__REQUIRED ACTION__. Below are the records; copy every line in them that holds the string "Membership".

[Stored data]

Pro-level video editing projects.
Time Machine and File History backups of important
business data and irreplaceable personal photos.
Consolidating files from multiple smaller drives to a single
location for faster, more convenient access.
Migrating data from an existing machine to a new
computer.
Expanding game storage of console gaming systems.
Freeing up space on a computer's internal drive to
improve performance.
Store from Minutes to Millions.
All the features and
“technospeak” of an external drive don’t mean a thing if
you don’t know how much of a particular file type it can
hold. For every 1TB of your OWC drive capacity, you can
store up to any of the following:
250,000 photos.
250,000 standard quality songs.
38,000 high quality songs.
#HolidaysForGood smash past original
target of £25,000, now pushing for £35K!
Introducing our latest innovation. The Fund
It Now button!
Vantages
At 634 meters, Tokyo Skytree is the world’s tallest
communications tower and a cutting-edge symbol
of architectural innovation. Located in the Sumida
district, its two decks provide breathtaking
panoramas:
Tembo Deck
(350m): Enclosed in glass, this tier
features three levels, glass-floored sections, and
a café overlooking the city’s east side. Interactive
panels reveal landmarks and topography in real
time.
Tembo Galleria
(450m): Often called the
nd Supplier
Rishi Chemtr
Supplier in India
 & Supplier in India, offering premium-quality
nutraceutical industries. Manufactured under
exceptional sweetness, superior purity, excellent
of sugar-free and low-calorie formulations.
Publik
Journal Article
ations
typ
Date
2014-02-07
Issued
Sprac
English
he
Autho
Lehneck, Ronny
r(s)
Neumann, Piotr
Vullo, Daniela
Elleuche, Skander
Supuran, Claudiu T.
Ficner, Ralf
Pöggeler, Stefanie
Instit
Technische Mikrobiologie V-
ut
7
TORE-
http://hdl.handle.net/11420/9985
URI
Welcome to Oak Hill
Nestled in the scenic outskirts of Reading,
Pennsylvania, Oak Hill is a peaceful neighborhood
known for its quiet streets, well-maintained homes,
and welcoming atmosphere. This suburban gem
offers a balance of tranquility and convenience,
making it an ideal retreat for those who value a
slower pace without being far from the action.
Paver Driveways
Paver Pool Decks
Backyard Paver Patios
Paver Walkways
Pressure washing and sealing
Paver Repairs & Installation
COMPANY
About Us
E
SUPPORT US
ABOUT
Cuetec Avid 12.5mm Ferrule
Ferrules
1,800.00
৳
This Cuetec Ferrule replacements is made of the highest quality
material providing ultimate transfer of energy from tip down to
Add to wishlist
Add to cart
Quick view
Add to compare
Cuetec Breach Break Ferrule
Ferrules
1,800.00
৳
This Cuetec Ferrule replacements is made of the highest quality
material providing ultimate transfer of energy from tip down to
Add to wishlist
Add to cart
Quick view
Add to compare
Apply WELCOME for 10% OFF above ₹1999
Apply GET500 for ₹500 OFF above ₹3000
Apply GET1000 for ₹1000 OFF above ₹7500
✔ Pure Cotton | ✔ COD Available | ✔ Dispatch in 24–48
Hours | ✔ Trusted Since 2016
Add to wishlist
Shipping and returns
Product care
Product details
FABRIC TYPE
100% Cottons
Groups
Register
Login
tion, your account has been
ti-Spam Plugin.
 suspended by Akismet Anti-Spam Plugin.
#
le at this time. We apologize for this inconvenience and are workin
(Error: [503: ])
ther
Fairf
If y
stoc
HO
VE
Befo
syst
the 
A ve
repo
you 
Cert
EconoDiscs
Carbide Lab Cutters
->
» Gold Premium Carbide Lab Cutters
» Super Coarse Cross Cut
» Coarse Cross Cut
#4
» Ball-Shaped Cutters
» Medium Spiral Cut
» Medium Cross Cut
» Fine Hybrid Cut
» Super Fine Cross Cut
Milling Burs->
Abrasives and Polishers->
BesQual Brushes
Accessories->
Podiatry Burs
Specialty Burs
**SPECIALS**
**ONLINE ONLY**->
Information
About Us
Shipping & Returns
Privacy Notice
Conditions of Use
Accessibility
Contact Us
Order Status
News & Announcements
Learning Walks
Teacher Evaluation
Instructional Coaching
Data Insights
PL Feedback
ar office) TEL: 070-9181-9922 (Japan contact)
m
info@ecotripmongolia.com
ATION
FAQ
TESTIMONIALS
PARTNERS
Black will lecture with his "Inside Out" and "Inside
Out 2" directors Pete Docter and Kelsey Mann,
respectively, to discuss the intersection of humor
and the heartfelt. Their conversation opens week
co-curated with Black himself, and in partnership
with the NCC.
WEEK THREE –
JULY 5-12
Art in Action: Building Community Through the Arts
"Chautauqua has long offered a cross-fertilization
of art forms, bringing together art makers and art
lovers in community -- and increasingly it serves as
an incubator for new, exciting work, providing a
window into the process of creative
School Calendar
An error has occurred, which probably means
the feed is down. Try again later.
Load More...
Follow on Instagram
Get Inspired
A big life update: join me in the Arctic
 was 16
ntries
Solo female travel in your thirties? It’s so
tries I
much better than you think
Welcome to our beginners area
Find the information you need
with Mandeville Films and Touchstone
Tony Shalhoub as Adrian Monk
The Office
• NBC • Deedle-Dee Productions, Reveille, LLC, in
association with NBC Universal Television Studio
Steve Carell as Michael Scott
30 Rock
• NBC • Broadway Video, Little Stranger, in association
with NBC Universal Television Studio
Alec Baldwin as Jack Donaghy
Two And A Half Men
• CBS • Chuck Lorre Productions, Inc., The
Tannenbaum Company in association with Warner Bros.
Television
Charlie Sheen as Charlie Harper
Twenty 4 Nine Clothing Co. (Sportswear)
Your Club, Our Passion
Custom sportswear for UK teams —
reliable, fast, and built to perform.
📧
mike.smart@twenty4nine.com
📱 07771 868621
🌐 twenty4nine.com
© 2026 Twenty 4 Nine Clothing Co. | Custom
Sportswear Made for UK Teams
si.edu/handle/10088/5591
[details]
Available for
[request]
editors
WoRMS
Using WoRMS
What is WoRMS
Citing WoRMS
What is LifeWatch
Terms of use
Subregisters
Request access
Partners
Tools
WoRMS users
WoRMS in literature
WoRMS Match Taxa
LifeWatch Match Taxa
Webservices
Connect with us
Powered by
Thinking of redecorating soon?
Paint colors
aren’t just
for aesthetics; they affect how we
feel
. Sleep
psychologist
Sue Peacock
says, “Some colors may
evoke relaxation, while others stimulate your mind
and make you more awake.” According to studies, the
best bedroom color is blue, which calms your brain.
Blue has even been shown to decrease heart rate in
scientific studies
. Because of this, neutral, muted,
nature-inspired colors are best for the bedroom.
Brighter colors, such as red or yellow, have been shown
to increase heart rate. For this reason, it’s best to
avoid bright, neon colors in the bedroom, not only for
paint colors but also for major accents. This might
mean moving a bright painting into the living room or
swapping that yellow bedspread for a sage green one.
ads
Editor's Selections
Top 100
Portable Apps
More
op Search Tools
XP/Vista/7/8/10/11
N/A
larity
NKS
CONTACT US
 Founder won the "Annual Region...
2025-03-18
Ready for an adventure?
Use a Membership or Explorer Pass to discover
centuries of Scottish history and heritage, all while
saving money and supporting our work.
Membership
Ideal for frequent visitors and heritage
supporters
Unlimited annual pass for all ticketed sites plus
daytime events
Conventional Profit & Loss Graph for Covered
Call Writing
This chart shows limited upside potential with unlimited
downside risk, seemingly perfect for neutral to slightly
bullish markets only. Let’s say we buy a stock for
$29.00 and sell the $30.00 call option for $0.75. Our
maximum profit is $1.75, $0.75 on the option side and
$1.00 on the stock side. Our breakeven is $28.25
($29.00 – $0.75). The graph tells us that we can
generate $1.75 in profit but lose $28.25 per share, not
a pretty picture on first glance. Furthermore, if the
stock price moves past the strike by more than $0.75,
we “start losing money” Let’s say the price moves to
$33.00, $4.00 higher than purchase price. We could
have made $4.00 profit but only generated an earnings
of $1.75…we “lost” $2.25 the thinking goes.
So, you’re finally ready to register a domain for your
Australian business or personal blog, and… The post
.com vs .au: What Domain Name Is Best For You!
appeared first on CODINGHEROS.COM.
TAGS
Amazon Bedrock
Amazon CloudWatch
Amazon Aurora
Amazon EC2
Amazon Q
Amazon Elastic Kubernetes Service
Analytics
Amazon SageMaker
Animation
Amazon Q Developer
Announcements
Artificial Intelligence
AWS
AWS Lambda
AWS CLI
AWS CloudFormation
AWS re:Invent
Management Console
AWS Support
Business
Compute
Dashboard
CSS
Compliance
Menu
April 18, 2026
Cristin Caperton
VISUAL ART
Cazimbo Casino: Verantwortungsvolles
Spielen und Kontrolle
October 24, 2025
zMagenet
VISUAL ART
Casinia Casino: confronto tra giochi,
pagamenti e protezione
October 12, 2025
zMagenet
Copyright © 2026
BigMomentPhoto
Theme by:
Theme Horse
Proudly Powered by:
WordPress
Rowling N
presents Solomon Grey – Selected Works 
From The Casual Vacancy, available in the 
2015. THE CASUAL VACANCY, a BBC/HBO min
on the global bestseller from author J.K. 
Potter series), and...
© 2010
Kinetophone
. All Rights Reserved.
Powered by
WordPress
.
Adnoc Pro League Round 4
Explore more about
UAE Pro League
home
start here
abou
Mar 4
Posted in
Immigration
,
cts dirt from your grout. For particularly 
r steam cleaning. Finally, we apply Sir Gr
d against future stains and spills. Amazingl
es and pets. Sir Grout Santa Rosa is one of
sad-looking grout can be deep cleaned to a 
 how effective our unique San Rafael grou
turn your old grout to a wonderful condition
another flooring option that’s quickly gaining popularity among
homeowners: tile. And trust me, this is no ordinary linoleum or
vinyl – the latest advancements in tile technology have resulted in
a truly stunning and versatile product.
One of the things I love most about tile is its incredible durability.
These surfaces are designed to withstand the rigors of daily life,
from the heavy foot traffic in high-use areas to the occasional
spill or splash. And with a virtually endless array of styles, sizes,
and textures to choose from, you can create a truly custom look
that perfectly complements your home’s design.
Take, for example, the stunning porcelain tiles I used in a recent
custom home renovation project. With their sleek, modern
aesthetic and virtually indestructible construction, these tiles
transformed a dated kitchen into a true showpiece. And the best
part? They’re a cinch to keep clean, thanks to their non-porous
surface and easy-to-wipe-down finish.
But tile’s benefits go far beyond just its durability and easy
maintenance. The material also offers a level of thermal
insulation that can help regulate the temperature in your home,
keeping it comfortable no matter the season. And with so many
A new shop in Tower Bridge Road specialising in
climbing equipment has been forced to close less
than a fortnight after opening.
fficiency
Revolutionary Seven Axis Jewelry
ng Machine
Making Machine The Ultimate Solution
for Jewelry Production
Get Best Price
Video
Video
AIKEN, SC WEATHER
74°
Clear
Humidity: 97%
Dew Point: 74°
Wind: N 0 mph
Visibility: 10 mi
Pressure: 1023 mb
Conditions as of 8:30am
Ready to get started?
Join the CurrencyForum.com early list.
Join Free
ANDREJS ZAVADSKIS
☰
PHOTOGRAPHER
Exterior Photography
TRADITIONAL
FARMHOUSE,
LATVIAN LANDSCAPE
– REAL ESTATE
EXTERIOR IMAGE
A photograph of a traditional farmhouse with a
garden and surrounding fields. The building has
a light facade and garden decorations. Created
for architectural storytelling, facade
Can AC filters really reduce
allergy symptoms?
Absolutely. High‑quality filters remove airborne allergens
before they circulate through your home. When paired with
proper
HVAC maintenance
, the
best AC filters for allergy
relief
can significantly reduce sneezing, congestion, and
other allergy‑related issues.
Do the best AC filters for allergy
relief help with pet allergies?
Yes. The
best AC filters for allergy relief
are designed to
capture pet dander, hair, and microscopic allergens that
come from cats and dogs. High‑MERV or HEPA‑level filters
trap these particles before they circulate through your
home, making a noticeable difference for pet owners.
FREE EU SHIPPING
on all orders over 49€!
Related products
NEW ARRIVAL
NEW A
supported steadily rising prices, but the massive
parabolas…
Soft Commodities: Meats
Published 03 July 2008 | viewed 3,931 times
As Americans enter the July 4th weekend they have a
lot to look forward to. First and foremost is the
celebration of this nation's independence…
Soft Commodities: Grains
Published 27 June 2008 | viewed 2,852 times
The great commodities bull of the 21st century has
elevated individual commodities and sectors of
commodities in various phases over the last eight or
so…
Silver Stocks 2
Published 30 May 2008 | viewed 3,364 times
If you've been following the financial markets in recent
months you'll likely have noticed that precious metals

__TASK OUTPUT__.
Use a Membership or Explorer Pass to discover
Membership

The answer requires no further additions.